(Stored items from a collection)
-- Opening Marker --
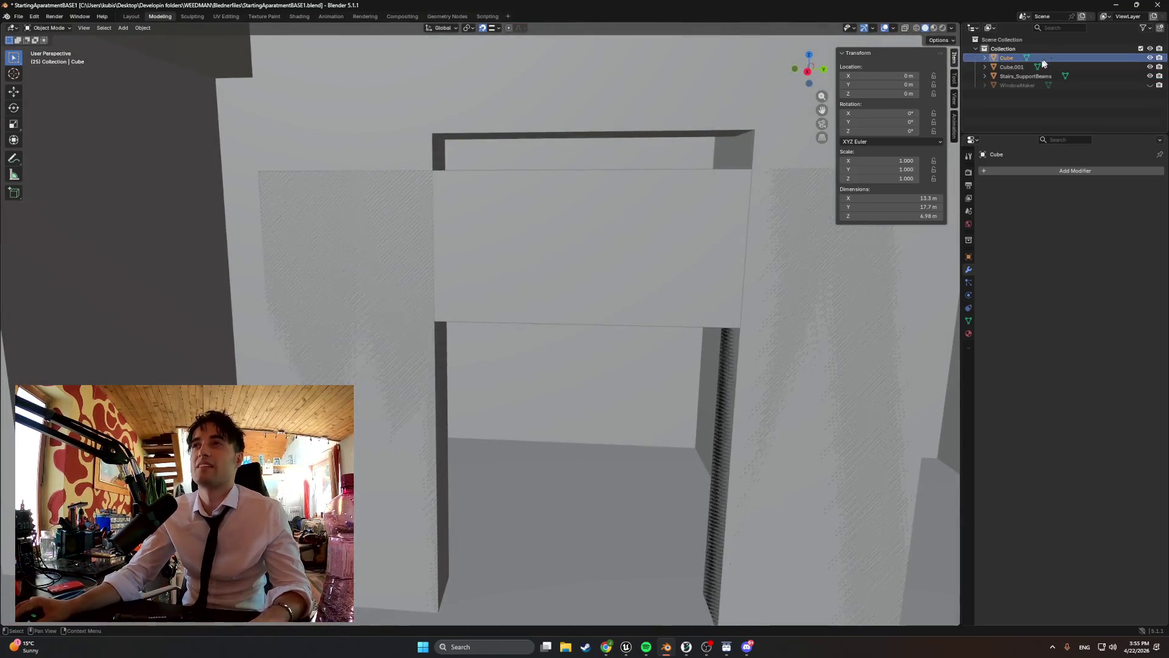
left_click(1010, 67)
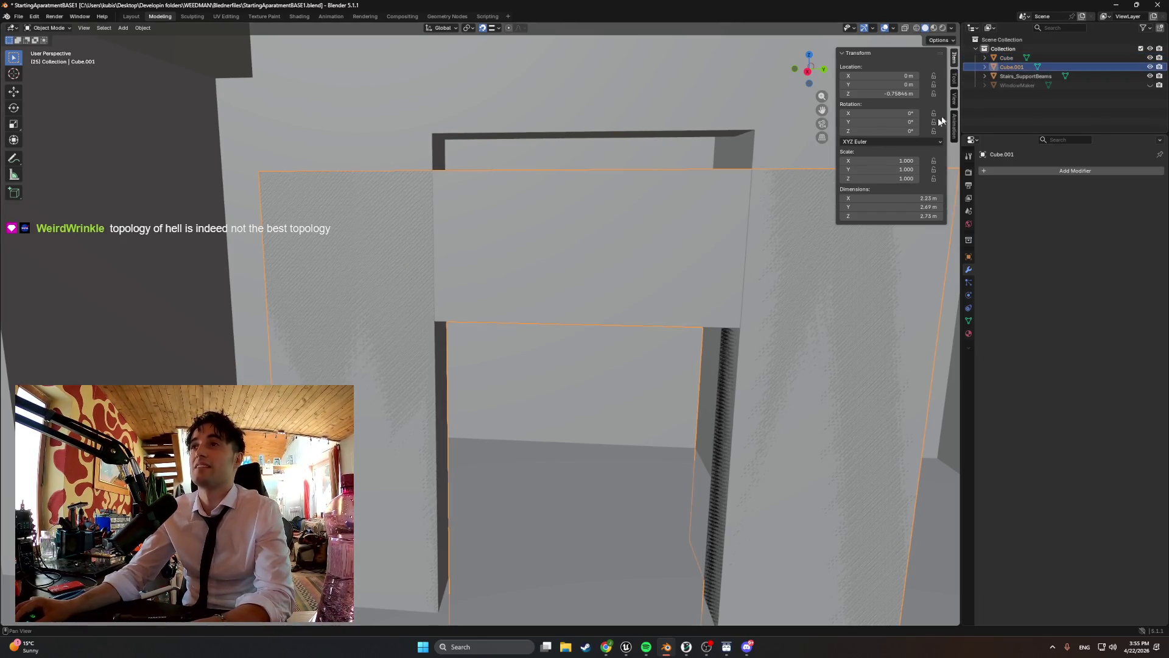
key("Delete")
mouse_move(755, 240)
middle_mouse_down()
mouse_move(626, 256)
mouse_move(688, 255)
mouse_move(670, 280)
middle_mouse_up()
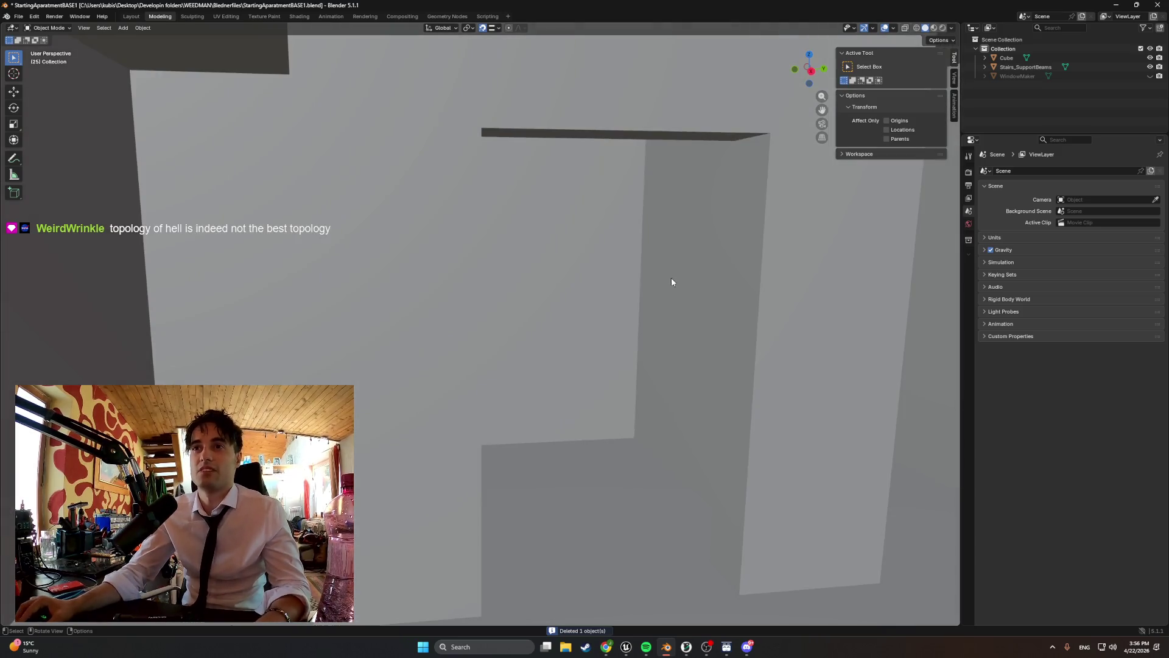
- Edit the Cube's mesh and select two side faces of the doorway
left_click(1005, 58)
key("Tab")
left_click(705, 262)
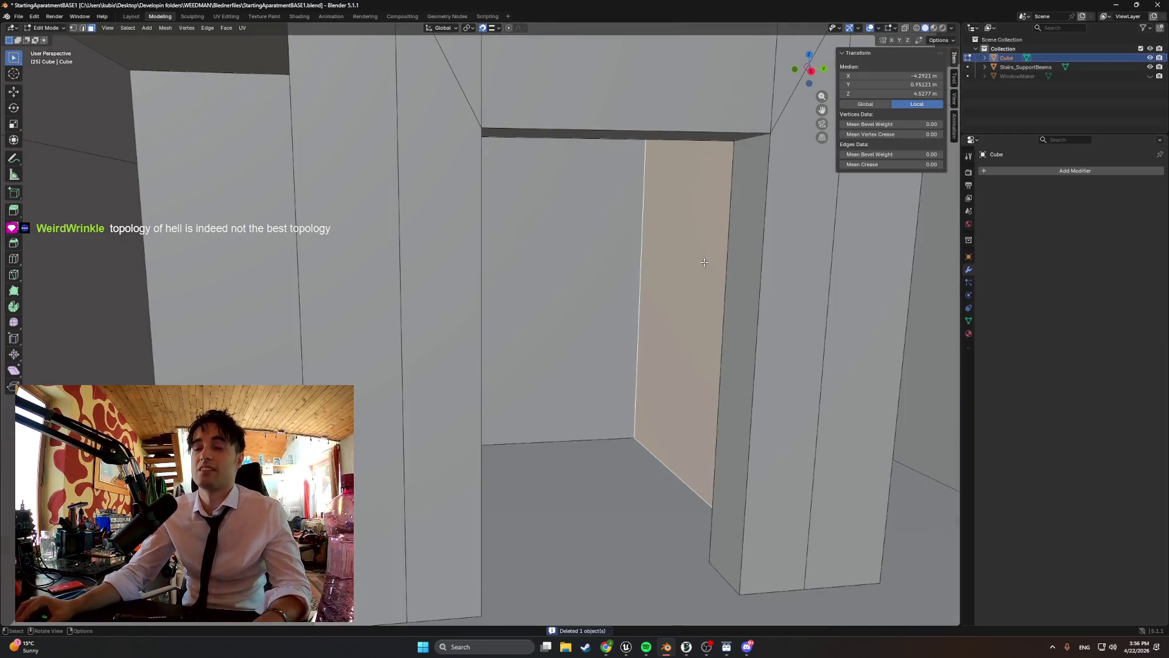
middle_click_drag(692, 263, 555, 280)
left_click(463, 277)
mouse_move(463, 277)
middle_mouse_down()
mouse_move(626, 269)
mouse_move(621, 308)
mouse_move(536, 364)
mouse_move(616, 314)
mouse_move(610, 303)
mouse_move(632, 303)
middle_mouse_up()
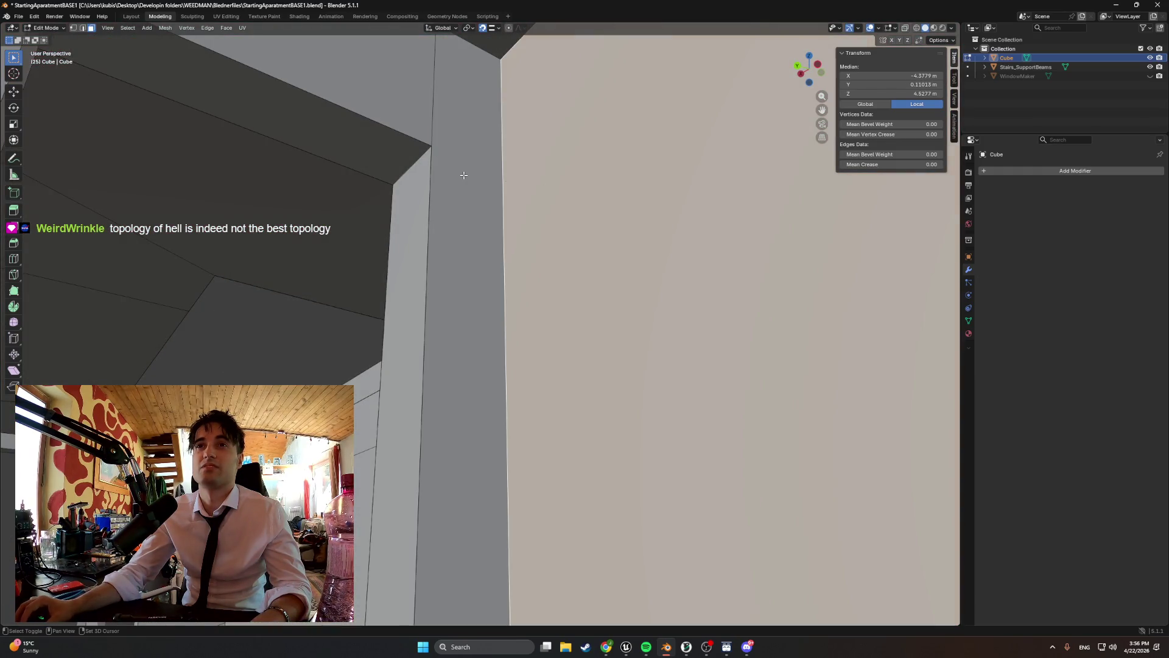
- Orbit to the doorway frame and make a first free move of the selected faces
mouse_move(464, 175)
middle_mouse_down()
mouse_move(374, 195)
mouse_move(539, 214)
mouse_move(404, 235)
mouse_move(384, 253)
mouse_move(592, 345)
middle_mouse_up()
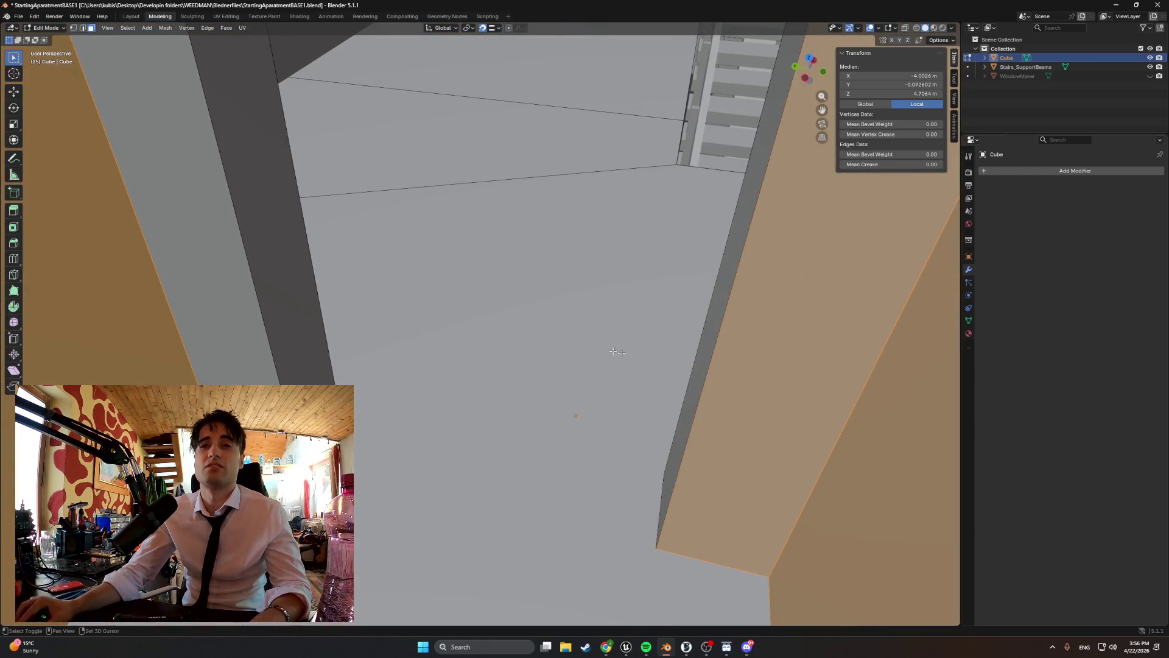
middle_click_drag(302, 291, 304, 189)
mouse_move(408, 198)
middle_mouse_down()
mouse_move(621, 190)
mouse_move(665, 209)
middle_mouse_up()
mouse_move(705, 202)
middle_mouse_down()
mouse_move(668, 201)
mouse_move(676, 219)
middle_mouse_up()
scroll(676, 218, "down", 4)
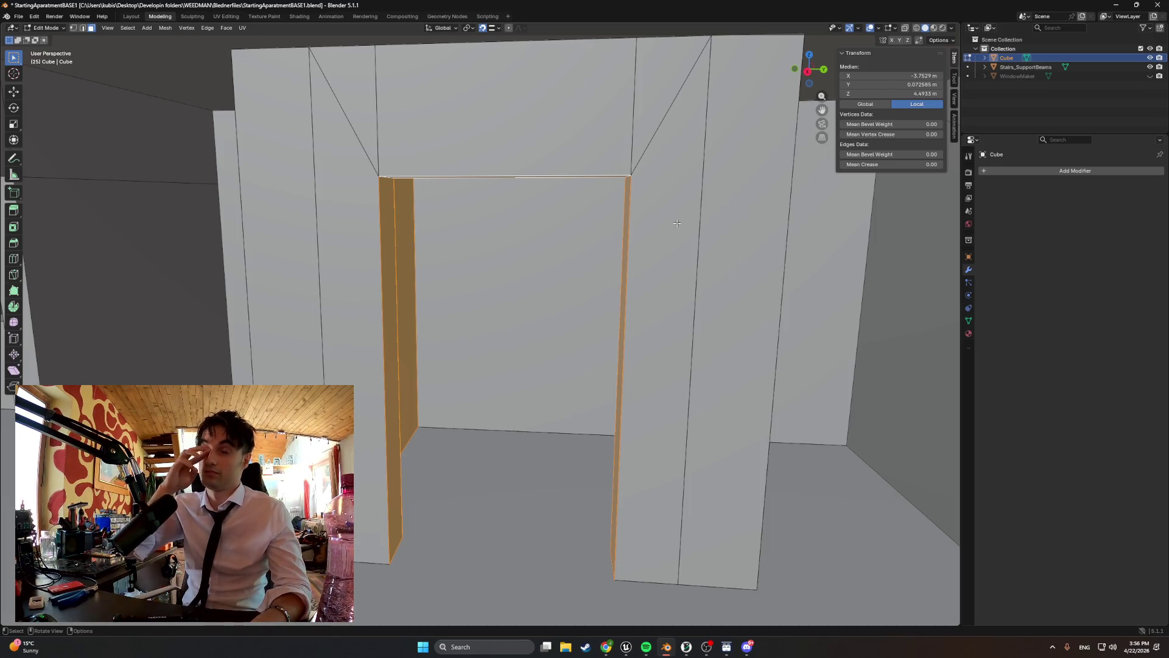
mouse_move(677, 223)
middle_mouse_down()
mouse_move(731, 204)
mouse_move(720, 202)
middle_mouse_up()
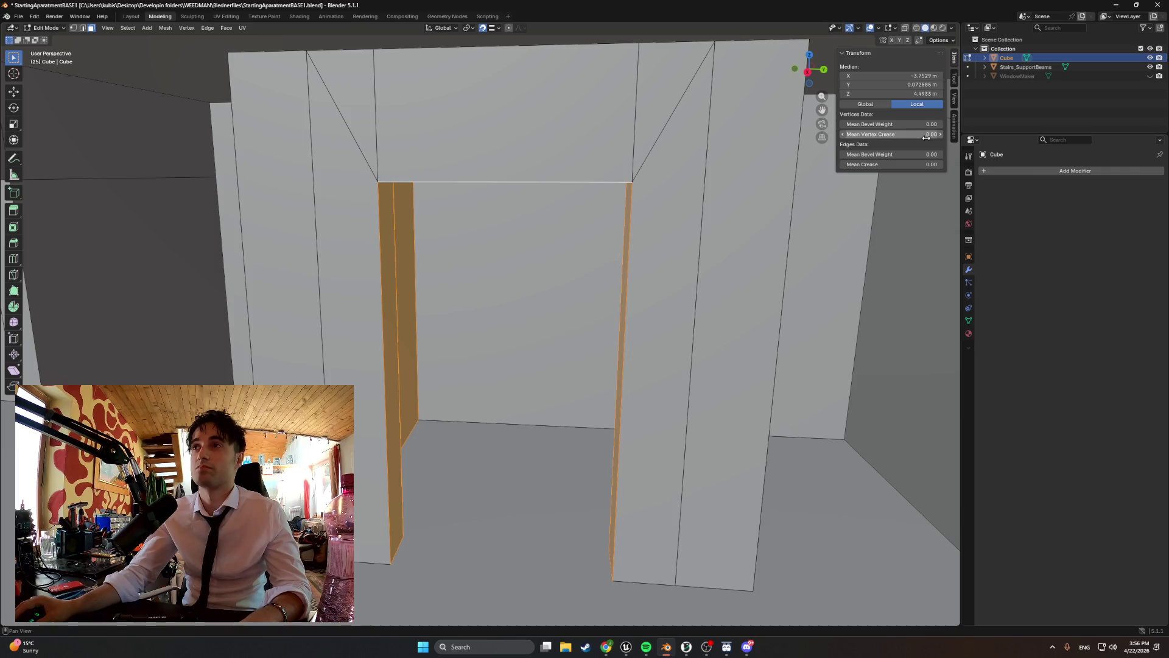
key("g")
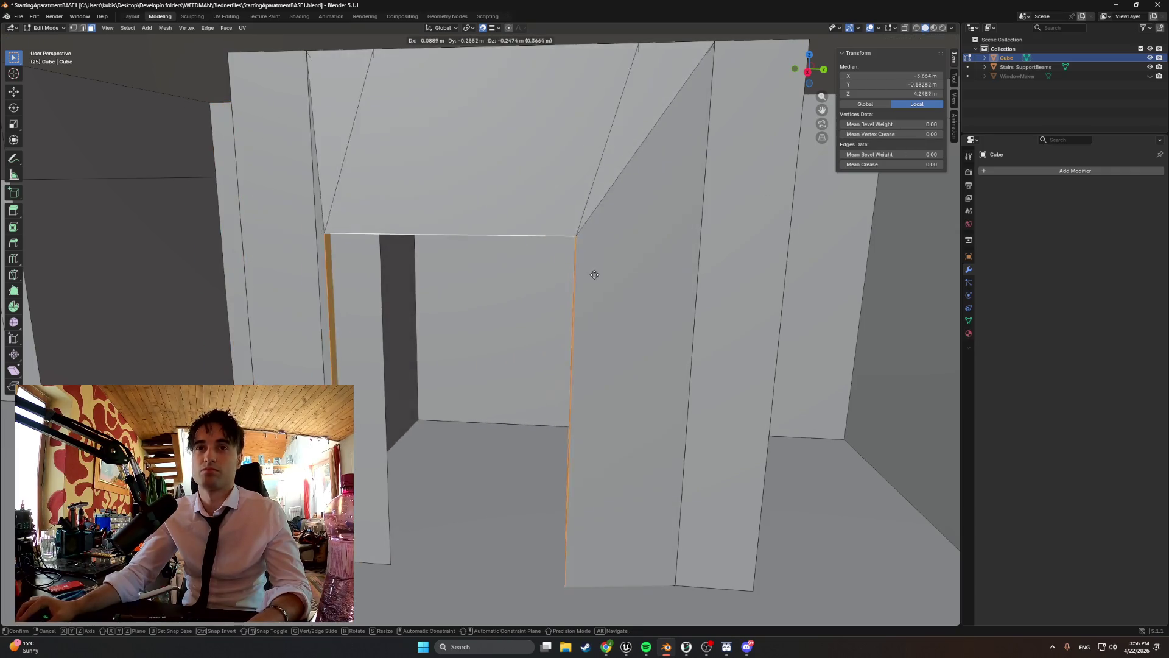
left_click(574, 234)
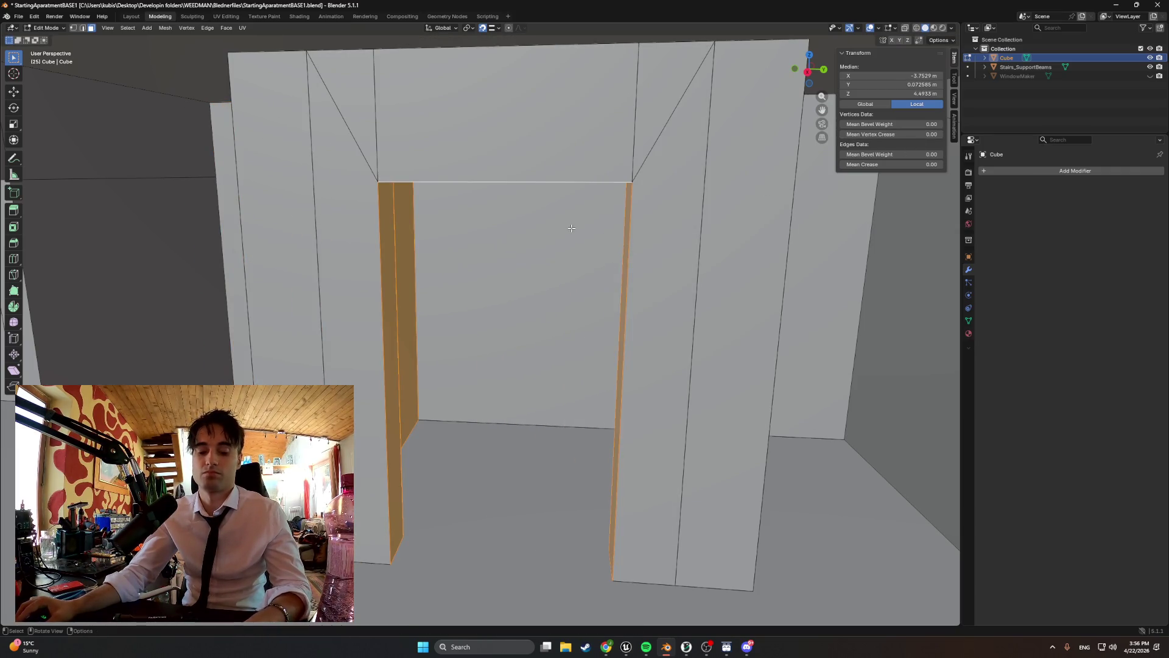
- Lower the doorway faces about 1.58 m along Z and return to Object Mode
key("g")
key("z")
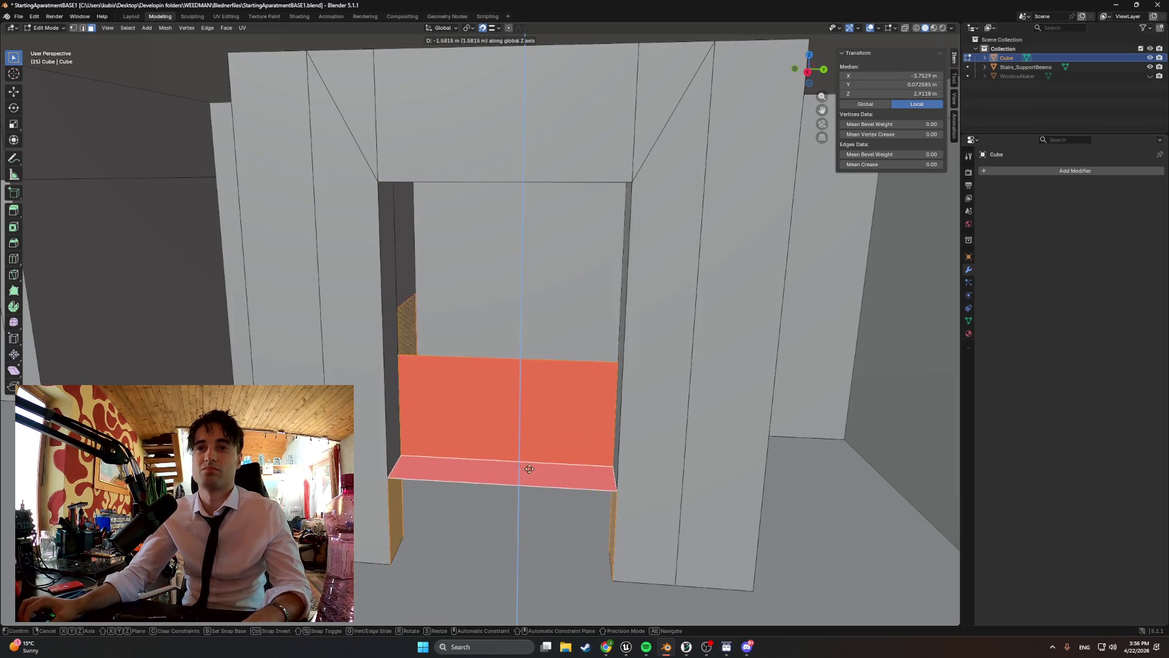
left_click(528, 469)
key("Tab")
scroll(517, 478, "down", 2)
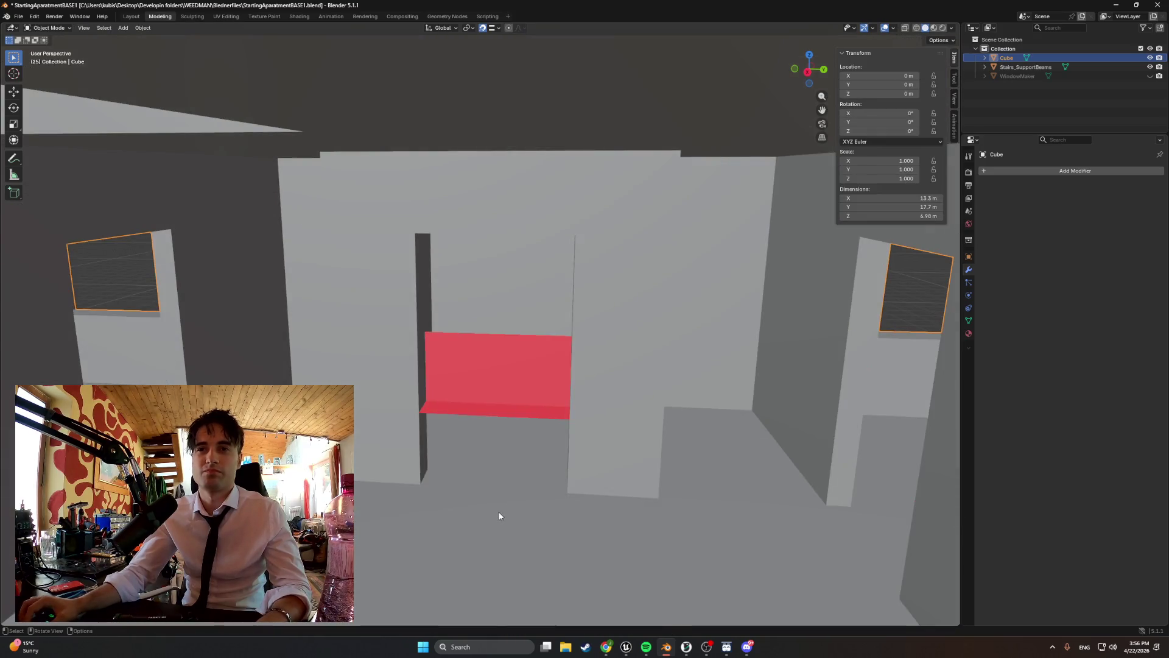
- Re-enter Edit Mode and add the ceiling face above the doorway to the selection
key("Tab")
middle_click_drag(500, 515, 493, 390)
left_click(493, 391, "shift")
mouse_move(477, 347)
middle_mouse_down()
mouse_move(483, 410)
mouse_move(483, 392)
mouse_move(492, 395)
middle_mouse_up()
-- Closing Marker --
• DIRECTIONS FOR THIS TASK
From the first line to the last, write out the data above exactly. Omit the pictures.

• EXERCISE OUTPUT
left_click(1010, 67)
key("Delete")
mouse_move(755, 240)
middle_mouse_down()
mouse_move(626, 256)
mouse_move(688, 255)
mouse_move(670, 280)
middle_mouse_up()
- Edit the Cube's mesh and select two side faces of the doorway
left_click(1005, 58)
key("Tab")
left_click(705, 262)
middle_click_drag(692, 263, 555, 280)
left_click(463, 277)
mouse_move(463, 277)
middle_mouse_down()
mouse_move(626, 269)
mouse_move(621, 308)
mouse_move(536, 364)
mouse_move(616, 314)
mouse_move(610, 303)
mouse_move(632, 303)
middle_mouse_up()
- Orbit to the doorway frame and make a first free move of the selected faces
mouse_move(464, 175)
middle_mouse_down()
mouse_move(374, 195)
mouse_move(539, 214)
mouse_move(404, 235)
mouse_move(384, 253)
mouse_move(592, 345)
middle_mouse_up()
middle_click_drag(302, 291, 304, 189)
mouse_move(408, 198)
middle_mouse_down()
mouse_move(621, 190)
mouse_move(665, 209)
middle_mouse_up()
mouse_move(705, 202)
middle_mouse_down()
mouse_move(668, 201)
mouse_move(676, 219)
middle_mouse_up()
scroll(676, 218, "down", 4)
mouse_move(677, 223)
middle_mouse_down()
mouse_move(731, 204)
mouse_move(720, 202)
middle_mouse_up()
key("g")
left_click(574, 234)
- Lower the doorway faces about 1.58 m along Z and return to Object Mode
key("g")
key("z")
left_click(528, 469)
key("Tab")
scroll(517, 478, "down", 2)
- Re-enter Edit Mode and add the ceiling face above the doorway to the selection
key("Tab")
middle_click_drag(500, 515, 493, 390)
left_click(493, 391, "shift")
mouse_move(477, 347)
middle_mouse_down()
mouse_move(483, 410)
mouse_move(483, 392)
mouse_move(492, 395)
middle_mouse_up()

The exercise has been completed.